Enfin, la délivrance d’un médicament au niveau de tissus cibles est une approche thérapeutique émergente utilisant indirectement les ultrasons : Des microgouttelettes transportant un médicament encapsulé sont administrées dans la circulation sanguine. Une fois le tissu cible atteint par le produit, le phénomène de cavitation lié à des bulles de gaz créées par les ultrasons est utilisé pour déclencher la libération du médicament. L’approche est particulièrement étudiée dans le domaine du traitement du cancer, où l’objectif est de limiter la toxicité associée au traitement sur les cellules saines, tout en optimisant l’activité thérapeutique au niveau de la tumeur. 

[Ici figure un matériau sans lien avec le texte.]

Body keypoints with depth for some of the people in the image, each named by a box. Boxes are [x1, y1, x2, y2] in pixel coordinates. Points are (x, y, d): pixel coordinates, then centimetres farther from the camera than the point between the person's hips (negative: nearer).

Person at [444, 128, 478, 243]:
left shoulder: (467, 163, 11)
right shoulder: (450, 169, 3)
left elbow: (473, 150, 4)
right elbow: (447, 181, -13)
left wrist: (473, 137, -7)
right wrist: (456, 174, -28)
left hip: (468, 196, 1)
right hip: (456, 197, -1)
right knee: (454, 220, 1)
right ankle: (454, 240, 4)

Cette approche est en outre intéressante pour rendre certains tissus plus accessibles aux médicaments, en particulier pour permettre le passage de la barrière hématoencéphalique (BHE). Cette structure, dont le rôle est de limiter le passage de toxiques depuis la circulation vers le tissu cérébral, rend le traitement des maladies du système nerveux central (notamment tumorales) difficile. Grâce aux oscillations mécaniques qu’elles provoquent, les ondes ultrasonores pourraient temporairement perméabiliser la BHE, autorisant le passage de médicaments. La délivrance localisée d’un traitement (biothérapie, thérapie génique) par ultrasons, associée à un contrôle visuel par IRM, fait actuellement l’objet de travaux chez l’animal. Elle permettrait de disposer d’une procédure non invasive pour traiter certaines pathologies cérébrales. 


L’accélérateur de recherche technologique (ART) : une structure Inserm inédite pour booster le passage de la recherche sur les ultrasons à leur application

l’Inserm a inauguré son premier accélérateur de recherche technologique (ART) en novembre 2016, dédié aux ultrasons biomédicaux. Cette nouvelle forme d’organisation vise à rapprocher physiciens, biologistes, cliniciens d’une équipe d’ingénieurs, afin d’accélérer le développement d’appareillages ou techniques prototypes et leur utilisation par des laboratoires de recherche et des centres hospitaliers partenaires. 

Installé au sein de l’ESPCI Paris, l’ART a jusqu’à présent développé une quinzaine de prototypes uniques au monde, dont l’utilisation vise le domaine des maladies cardiovasculaires, des neurosciences et du cancer. Certains sont d’ores et déjà déployés en recherche clinique, comme l’élastographie ultrasonore ou la neuroimagerie fonctionnelle. 

Cette structure permet d’accélérer le développement et la dissémination de technologies de pointe auprès des laboratoires et des services hospitaliers partenaires, leur offrant une avance importante sur le plan international.